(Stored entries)
┌────────

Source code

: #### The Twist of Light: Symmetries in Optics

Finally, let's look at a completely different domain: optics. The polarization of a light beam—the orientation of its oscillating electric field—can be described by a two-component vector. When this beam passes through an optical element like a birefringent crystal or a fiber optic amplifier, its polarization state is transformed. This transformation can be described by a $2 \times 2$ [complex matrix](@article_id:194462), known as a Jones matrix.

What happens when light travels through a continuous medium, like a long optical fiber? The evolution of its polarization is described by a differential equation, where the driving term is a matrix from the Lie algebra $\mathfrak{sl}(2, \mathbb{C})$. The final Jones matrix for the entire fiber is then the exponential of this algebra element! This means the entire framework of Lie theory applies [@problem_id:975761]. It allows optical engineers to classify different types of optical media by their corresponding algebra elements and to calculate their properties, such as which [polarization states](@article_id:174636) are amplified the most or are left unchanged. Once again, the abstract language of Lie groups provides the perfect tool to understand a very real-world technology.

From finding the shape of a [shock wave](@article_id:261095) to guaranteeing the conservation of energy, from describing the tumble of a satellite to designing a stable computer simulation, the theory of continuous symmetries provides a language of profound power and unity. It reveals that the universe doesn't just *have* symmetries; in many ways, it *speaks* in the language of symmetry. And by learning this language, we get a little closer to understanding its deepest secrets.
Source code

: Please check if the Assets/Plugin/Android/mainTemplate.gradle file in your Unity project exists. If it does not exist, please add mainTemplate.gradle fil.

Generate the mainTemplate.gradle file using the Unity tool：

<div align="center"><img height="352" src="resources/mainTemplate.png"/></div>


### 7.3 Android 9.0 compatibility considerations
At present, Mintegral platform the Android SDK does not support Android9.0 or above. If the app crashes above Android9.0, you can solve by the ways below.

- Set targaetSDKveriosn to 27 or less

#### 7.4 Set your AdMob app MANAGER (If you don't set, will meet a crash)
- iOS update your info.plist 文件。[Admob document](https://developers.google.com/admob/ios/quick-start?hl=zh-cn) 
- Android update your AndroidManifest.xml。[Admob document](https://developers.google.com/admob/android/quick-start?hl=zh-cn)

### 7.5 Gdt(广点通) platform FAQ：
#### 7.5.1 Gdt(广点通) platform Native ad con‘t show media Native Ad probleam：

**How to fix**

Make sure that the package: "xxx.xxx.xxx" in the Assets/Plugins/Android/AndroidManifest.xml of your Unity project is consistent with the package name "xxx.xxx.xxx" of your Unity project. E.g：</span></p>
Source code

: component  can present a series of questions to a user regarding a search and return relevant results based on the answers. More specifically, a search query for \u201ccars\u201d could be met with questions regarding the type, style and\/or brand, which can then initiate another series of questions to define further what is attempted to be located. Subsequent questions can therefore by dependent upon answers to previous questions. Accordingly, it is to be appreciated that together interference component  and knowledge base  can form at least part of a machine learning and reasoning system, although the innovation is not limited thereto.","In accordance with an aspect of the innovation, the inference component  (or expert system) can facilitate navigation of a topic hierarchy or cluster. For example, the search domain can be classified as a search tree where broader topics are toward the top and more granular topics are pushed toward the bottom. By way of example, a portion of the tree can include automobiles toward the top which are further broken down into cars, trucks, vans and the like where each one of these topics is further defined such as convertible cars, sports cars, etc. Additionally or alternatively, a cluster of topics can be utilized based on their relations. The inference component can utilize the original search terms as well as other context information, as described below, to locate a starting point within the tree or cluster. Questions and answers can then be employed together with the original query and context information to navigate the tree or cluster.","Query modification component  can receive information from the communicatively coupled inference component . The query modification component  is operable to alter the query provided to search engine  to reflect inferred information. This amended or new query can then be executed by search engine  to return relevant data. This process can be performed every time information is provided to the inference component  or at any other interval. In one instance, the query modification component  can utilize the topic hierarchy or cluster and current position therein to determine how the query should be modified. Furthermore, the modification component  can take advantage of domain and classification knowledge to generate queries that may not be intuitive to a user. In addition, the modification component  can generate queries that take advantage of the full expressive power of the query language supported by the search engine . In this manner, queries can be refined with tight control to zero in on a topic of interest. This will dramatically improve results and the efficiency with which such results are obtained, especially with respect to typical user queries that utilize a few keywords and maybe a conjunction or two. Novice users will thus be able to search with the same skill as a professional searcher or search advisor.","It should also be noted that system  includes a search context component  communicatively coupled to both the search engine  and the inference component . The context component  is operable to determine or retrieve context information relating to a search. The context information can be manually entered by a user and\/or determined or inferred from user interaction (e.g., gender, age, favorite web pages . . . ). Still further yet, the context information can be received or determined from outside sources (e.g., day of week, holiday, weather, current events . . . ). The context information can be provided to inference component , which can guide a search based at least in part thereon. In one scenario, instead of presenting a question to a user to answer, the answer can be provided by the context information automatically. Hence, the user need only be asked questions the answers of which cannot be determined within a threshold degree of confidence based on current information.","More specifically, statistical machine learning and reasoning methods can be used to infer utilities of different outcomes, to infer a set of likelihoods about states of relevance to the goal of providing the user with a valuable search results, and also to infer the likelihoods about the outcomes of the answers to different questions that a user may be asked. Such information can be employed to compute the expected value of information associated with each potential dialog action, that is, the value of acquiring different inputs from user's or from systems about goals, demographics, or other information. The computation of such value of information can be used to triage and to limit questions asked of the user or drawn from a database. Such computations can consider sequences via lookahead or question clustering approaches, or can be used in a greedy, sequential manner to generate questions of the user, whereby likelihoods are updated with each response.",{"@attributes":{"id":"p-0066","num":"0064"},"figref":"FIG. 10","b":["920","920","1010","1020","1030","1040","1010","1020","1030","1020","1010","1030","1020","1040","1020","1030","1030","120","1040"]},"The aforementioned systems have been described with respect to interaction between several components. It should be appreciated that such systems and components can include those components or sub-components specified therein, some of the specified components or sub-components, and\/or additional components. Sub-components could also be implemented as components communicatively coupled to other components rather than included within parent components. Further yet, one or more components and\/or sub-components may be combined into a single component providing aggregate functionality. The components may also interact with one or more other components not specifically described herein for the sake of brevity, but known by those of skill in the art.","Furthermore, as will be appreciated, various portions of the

└────────

DIRECTIONS FOR THIS TASK ▸ Every entry should be reproduced exactly, with no part omitted.

RESPONSE BOX ▸
Source code

: #### The Twist of Light: Symmetries in Optics

Finally, let's look at a completely different domain: optics. The polarization of a light beam—the orientation of its oscillating electric field—can be described by a two-component vector. When this beam passes through an optical element like a birefringent crystal or a fiber optic amplifier, its polarization state is transformed. This transformation can be described by a $2 \times 2$ [complex matrix](@article_id:194462), known as a Jones matrix.

What happens when light travels through a continuous medium, like a long optical fiber? The evolution of its polarization is described by a differential equation, where the driving term is a matrix from the Lie algebra $\mathfrak{sl}(2, \mathbb{C})$. The final Jones matrix for the entire fiber is then the exponential of this algebra element! This means the entire framework of Lie theory applies [@problem_id:975761]. It allows optical engineers to classify different types of optical media by their corresponding algebra elements and to calculate their properties, such as which [polarization states](@article_id:174636) are amplified the most or are left unchanged. Once again, the abstract language of Lie groups provides the perfect tool to understand a very real-world technology.

From finding the shape of a [shock wave](@article_id:261095) to guaranteeing the conservation of energy, from describing the tumble of a satellite to designing a stable computer simulation, the theory of continuous symmetries provides a language of profound power and unity. It reveals that the universe doesn't just *have* symmetries; in many ways, it *speaks* in the language of symmetry. And by learning this language, we get a little closer to understanding its deepest secrets.
Source code

: Please check if the Assets/Plugin/Android/mainTemplate.gradle file in your Unity project exists. If it does not exist, please add mainTemplate.gradle fil.

Generate the mainTemplate.gradle file using the Unity tool：

<div align="center"><img height="352" src="resources/mainTemplate.png"/></div>


### 7.3 Android 9.0 compatibility considerations
At present, Mintegral platform the Android SDK does not support Android9.0 or above. If the app crashes above Android9.0, you can solve by the ways below.

- Set targaetSDKveriosn to 27 or less

#### 7.4 Set your AdMob app MANAGER (If you don't set, will meet a crash)
- iOS update your info.plist 文件。[Admob document](https://developers.google.com/admob/ios/quick-start?hl=zh-cn) 
- Android update your AndroidManifest.xml。[Admob document](https://developers.google.com/admob/android/quick-start?hl=zh-cn)

### 7.5 Gdt(广点通) platform FAQ：
#### 7.5.1 Gdt(广点通) platform Native ad con‘t show media Native Ad probleam：

**How to fix**

Make sure that the package: "xxx.xxx.xxx" in the Assets/Plugins/Android/AndroidManifest.xml of your Unity project is consistent with the package name "xxx.xxx.xxx" of your Unity project. E.g：</span></p>
Source code

: component  can present a series of questions to a user regarding a search and return relevant results based on the answers. More specifically, a search query for \u201ccars\u201d could be met with questions regarding the type, style and\/or brand, which can then initiate another series of questions to define further what is attempted to be located. Subsequent questions can therefore by dependent upon answers to previous questions. Accordingly, it is to be appreciated that together interference component  and knowledge base  can form at least part of a machine learning and reasoning system, although the innovation is not limited thereto.","In accordance with an aspect of the innovation, the inference component  (or expert system) can facilitate navigation of a topic hierarchy or cluster. For example, the search domain can be classified as a search tree where broader topics are toward the top and more granular topics are pushed toward the bottom. By way of example, a portion of the tree can include automobiles toward the top which are further broken down into cars, trucks, vans and the like where each one of these topics is further defined such as convertible cars, sports cars, etc. Additionally or alternatively, a cluster of topics can be utilized based on their relations. The inference component can utilize the original search terms as well as other context information, as described below, to locate a starting point within the tree or cluster. Questions and answers can then be employed together with the original query and context information to navigate the tree or cluster.","Query modification component  can receive information from the communicatively coupled inference component . The query modification component  is operable to alter the query provided to search engine  to reflect inferred information. This amended or new query can then be executed by search engine  to return relevant data. This process can be performed every time information is provided to the inference component  or at any other interval. In one instance, the query modification component  can utilize the topic hierarchy or cluster and current position therein to determine how the query should be modified. Furthermore, the modification component  can take advantage of domain and classification knowledge to generate queries that may not be intuitive to a user. In addition, the modification component  can generate queries that take advantage of the full expressive power of the query language supported by the search engine . In this manner, queries can be refined with tight control to zero in on a topic of interest. This will dramatically improve results and the efficiency with which such results are obtained, especially with respect to typical user queries that utilize a few keywords and maybe a conjunction or two. Novice users will thus be able to search with the same skill as a professional searcher or search advisor.","It should also be noted that system  includes a search context component  communicatively coupled to both the search engine  and the inference component . The context component  is operable to determine or retrieve context information relating to a search. The context information can be manually entered by a user and\/or determined or inferred from user interaction (e.g., gender, age, favorite web pages . . . ). Still further yet, the context information can be received or determined from outside sources (e.g., day of week, holiday, weather, current events . . . ). The context information can be provided to inference component , which can guide a search based at least in part thereon. In one scenario, instead of presenting a question to a user to answer, the answer can be provided by the context information automatically. Hence, the user need only be asked questions the answers of which cannot be determined within a threshold degree of confidence based on current information.","More specifically, statistical machine learning and reasoning methods can be used to infer utilities of different outcomes, to infer a set of likelihoods about states of relevance to the goal of providing the user with a valuable search results, and also to infer the likelihoods about the outcomes of the answers to different questions that a user may be asked. Such information can be employed to compute the expected value of information associated with each potential dialog action, that is, the value of acquiring different inputs from user's or from systems about goals, demographics, or other information. The computation of such value of information can be used to triage and to limit questions asked of the user or drawn from a database. Such computations can consider sequences via lookahead or question clustering approaches, or can be used in a greedy, sequential manner to generate questions of the user, whereby likelihoods are updated with each response.",{"@attributes":{"id":"p-0066","num":"0064"},"figref":"FIG. 10","b":["920","920","1010","1020","1030","1040","1010","1020","1030","1020","1010","1030","1020","1040","1020","1030","1030","120","1040"]},"The aforementioned systems have been described with respect to interaction between several components. It should be appreciated that such systems and components can include those components or sub-components specified therein, some of the specified components or sub-components, and\/or additional components. Sub-components could also be implemented as components communicatively coupled to other components rather than included within parent components. Further yet, one or more components and\/or sub-components may be combined into a single component providing aggregate functionality. The components may also interact with one or more other components not specifically described herein for the sake of brevity, but known by those of skill in the art.","Furthermore, as will be appreciated, various portions of the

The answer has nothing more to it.